In pop music, "sampling" has become almost as commonplace as the rock n' roll backbeat itself. The practice of basing a piece of music on a short snippet of previously-recorded music or sound is everywhere these days in pop ... but does it ever occur in modern classical music? Steve Seel features a number of pieces that incorporate recorded sound-samples into their score as part of the musical texture, such as Mason Bates' work called "The B Sides" and Paula Mathusen's "On the Attraction for Felicitous Amplitude." Also, modern rock continues its influence on the music of Philip Glass, in his "Heroes" Symphony, inspired by the music of David Bowie and Brian Eno.

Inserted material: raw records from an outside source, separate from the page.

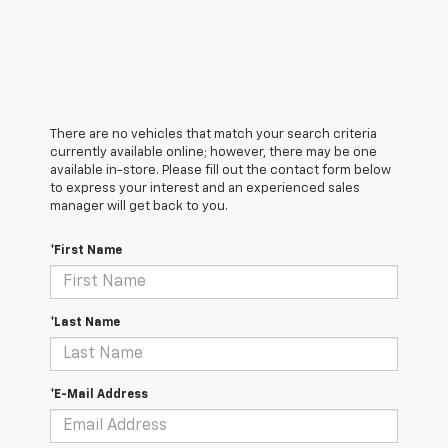
There are no vehicles that match your search criteria
currently available online; however, there may be one
available in-store. Please fill out the contact form below
to express your interest and an experienced sales
manager will get back to you.
*First Name
*Last Name
*E-Mail Address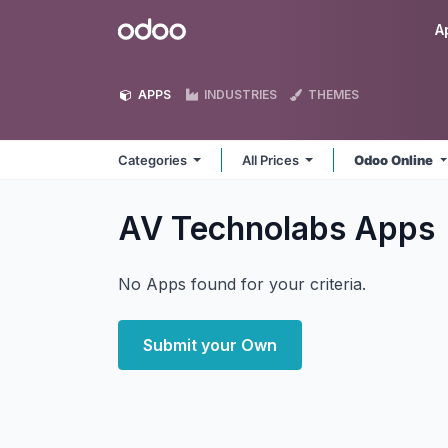
Skip to Content
Odoo
A
APPS
INDUSTRIES
THEMES
Categories
All Prices
Odoo Online
AV Technolabs
Apps
No Apps found for your criteria.
Submit your Own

As recently as 20 years ago, the phrase "female composer" brought to mind a short-list of familiar names -- a handful of women who had managed to smash the gates of what had been a male-dominated fortress for centuries. While the contributions of the likes of Amy Beach, Joan Tower, and Libby Larsen have been immense toward putting cracks in the classical glass ceiling, the burgeoning number of women composers today have created an exponentially growing world of musical discovery - to the point when unfamiliar names are happily becoming the norm. Steve Seel samples a handful of them this week as our observation of Women's History Month continues.
Guest host: Melissa Ousley Melissa Ousley brings her expansive knowledge of music to the program this week, and her sensitive ear and attention to the details for all of her selections comes through. John Cage's "In a Landscape" serves as an example of how Cage perhaps had a greater impact on music of the 20th century than any other composer, through his emphasis on silence, space, and Eastern philosophies. John Adams' "Hallelujah Junction" for two pianos takes the contrapuntal minimalism of the 1970s to dizzying new heights, and Jesse Montgomery's "Coincident Dances" depicts what the composer calls the "profoundly multicultural experience" of living in New York City.
Guest host: Ward Jacobsen The official beginning of spring is right around the corner, and this week on Extra Eclectic, things are beginning to thaw -- and the water is flowing again. We hear James Stephenson's "Liquid Melancholy," selections from "Rivers" by Ann Southam, and Mason Bates' celebrated work for orchestra and electronics, "Liquid Interface." Ward Jacobsen guest hosts this week, and he also features music by John Tavener, Keith Jarret, and more.